Surfer Dan and Manslaughter churned away on the front until we reached Malibu. We stopped at the coffee shop. Derek bought a ham sandwich and a single chocolate-covered graham cracker. He chewed slowly, his eyes staring emptily at the bricks on the sidewalk. “1, 2, 3 … ” he counted to himself.
“What’s he doing?” asked Surfer.
“He’s counting the bricks,” I said.
“I, 2, 3 … ” Derek repeated.
“He can’t seem to get past three,” Surfer noted.
“He’ll feel better soon,” I said. “Tomorrow.”
If you Facebook it, they will come
I had innocently invited the general public to join me on a mid-week jaunt up PCH after tackling the morning New Pier Ride hammerfest. This nasty 160-mile, 8,000-feet, all-day butchering attracted a solid contingent of about fifteen riders, all of whom thought that “it seemed like a good idea at the time.”
At the top of Yerba Buena, a godforsaken, crack-filled, pothole-scarred, 8-mile climb, we were only at the 85-mile mark. One by one we stragglers reached the summit that the Wily Greek, Surfer, and Derek had arrived at several hours before, and we were all thinking the same thing: “There’s no fuggin’ way I’m going up Decker after this.”
Decker is a beast in its own right, a 4-mile, 8% climb with a couple of super steep sections coming at the very beginning of the climb. In our case, it came at the 97-mile mark, and no wanted to climb it. The easy choice was simply to continue home along PCH. Decker would have been easy to avoid. All we had to do was pedal by it and say nothing. No one would have complained or jeered until we had gotten back to Manhattan Beach, after we were tucked safely into our bar stools.

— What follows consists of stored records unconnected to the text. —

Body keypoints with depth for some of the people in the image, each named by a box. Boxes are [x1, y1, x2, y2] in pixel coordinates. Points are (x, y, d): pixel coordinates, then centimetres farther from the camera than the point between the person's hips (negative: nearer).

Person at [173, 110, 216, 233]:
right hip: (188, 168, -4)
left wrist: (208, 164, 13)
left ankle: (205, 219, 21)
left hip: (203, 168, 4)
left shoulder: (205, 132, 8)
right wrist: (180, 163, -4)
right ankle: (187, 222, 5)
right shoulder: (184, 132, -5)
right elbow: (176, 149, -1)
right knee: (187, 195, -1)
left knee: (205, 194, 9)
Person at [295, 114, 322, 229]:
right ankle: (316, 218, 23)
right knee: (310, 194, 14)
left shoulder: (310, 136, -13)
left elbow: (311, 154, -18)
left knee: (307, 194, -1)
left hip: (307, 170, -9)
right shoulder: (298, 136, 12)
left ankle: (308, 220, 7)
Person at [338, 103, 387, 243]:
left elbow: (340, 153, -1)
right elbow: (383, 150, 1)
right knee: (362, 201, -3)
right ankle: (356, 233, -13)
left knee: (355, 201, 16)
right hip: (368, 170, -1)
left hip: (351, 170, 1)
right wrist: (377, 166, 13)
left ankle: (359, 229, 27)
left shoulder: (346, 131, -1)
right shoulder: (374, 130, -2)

Sadly, as we sat atop Yerba Buena and tried to collect our wits, Derek broke The Rule and voiced our fears. “Uh, dude,” he said. “I don’t think anyone wants to do Decker.”

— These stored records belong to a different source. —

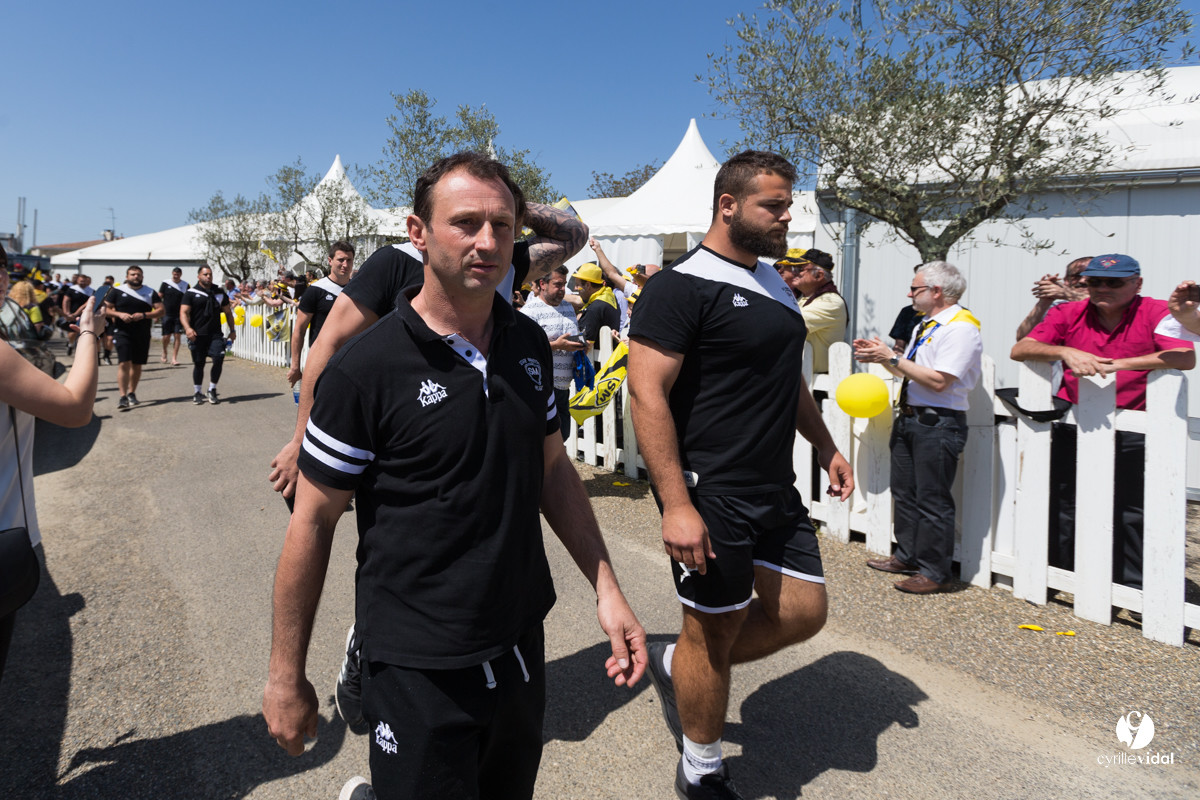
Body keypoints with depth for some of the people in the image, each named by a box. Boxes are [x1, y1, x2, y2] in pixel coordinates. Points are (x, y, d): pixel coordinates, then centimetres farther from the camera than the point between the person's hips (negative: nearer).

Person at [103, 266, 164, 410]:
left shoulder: (150, 292, 8)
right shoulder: (117, 291, 5)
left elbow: (160, 310, 2)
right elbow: (106, 309, 6)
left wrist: (144, 315, -13)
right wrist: (119, 314, -13)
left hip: (143, 333, 2)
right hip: (123, 332, -2)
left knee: (137, 365, 11)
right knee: (124, 363, -14)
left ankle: (131, 393, 27)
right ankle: (123, 397, -16)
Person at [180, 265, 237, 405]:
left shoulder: (219, 293, 13)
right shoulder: (191, 293, 2)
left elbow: (228, 312, 21)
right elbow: (183, 312, -6)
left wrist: (232, 330, 16)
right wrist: (187, 328, -22)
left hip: (215, 334, 2)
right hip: (197, 335, -2)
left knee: (219, 358, -14)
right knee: (198, 364, 5)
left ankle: (212, 390, 3)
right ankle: (197, 393, 20)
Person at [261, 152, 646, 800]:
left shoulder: (529, 345, 0)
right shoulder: (365, 370, -16)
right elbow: (312, 523, -10)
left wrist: (605, 586, 5)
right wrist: (286, 677, -4)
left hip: (521, 644, 6)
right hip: (420, 672, -5)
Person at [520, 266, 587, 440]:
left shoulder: (568, 308, 19)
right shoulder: (530, 310, -7)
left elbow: (575, 339, 31)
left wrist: (580, 346, 7)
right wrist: (556, 345, -21)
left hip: (564, 385, 8)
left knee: (562, 436, 12)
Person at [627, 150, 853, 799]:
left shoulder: (773, 284, 14)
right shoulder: (681, 287, -14)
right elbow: (647, 394, -20)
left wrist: (826, 447, 22)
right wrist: (675, 504, -25)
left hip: (775, 491, 9)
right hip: (709, 496, -8)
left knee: (804, 612, 12)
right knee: (714, 631, 5)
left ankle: (675, 664, 30)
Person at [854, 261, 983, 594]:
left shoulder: (960, 328, -14)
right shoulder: (924, 326, 17)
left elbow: (939, 380, -22)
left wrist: (892, 358, -18)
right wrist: (881, 355, 6)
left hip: (938, 423, -10)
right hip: (909, 418, 10)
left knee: (932, 500, -2)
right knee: (904, 492, 16)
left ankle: (934, 572, 9)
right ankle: (907, 556, 30)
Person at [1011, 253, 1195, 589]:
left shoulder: (1155, 312, -7)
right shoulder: (1068, 314, 1)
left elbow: (1186, 357, -23)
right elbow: (1019, 350, -9)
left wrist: (1119, 363, -31)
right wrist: (1065, 351, -27)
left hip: (1131, 431, -2)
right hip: (1073, 426, 3)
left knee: (1130, 514, 2)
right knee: (1063, 505, 12)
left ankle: (1134, 590, 18)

“Well, fugg those fuggers,” I said. “‘Cause I’m fuggin’ doin’ Decker.”
“Looks like you’ll be doing it alone,” he said.
“No,” said Manslaughter. “He won’t.”
The taste of one’s own words, chewed slowly
As we approached the left turn onto Decker, the Wily Greek slinked to the back and denied that he was really a Cat 1. Sammy claimed that today was a “rest day.” SB Baby Seal, who had manfully ridden me off his wheel on Yerba Buena, stared at his Garmin and tried not to look embarrassed. Toronto shook his head like a whipped mule that wasn’t going to walk one more step. Tumbleweed dug out and flashed his AARP card, and even the ever-resilient Frenchy made it clear that she had to get home in time to watch the paint dry. Boozy and Wheezy shook their heads.
Hoof Fixerman was blunt and unapologetic. “Time you wankers get home I’ll be on my fifth Racer 5.”

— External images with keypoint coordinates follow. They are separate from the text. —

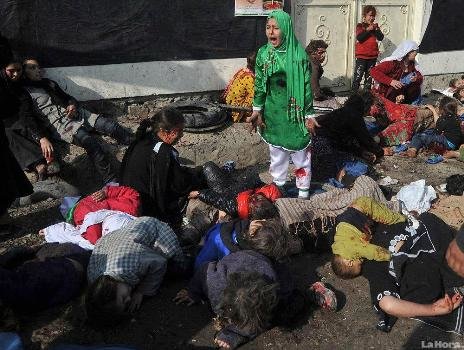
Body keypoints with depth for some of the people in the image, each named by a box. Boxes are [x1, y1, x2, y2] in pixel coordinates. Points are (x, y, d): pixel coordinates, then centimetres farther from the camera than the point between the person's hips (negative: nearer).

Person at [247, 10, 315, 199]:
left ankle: (303, 190, 24)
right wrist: (257, 110, 2)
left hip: (295, 111, -3)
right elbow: (259, 84, 4)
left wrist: (309, 114, -7)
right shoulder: (263, 53, -3)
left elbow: (307, 86, -7)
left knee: (300, 150, 7)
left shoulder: (299, 54, -11)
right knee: (276, 151, 16)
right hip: (272, 112, 3)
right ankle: (278, 186, 34)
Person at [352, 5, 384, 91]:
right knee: (358, 76, -11)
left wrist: (376, 29, -11)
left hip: (373, 56, 5)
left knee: (369, 77, 10)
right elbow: (359, 38, -15)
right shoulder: (360, 26, 0)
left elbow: (381, 38, 1)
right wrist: (368, 29, -19)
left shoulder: (375, 26, 12)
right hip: (361, 56, -5)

So Surfer, Manslaughter, Derek, and I pedaled off to our doom up Decker, which was a thousand times worse than we thought it would be. Like a bad kidney stone, however, it too passed, and once Derek had overcome his ham sandwich attack we pointed our noses home and flew down PCH with a whipping tailwind.
Back at the bar, Surfer ordered four plates of nachos, three pizzas, and a meat pie. The rest of us had a triple-beef bacon burger with bacon sauce and bacon dressing, topped off with bacon-flavored french fries with bacon bits. Manslaughter and I selected our favorite IPA in handy 32-oz mugs, and Derek ordered an 8-oz Michelob Weenielite, which doesn’t taste great and isn’t particularly filling, either.
The ride, which was only 155 miles but had swelled to 180 by the time Mrs. Wankmeister came to pick me up, had already become a legend in our own minds, a legend that could only be confirmed with another large mug and a visit to the ice cream shop next door. Everyone agreed that although it had been an epic unforgettable day, and although it had been worth it to see Derek exhibit for the first time the human trait of frailty, it was a complete waste of time, it had ruined whatever race fitness any of us pretended to have, and it was certainly the stupidest thing we’d ever done with the exception (perhaps) of getting into cycling in the first place.
So of course we’re doing it again next Thursday. See you there.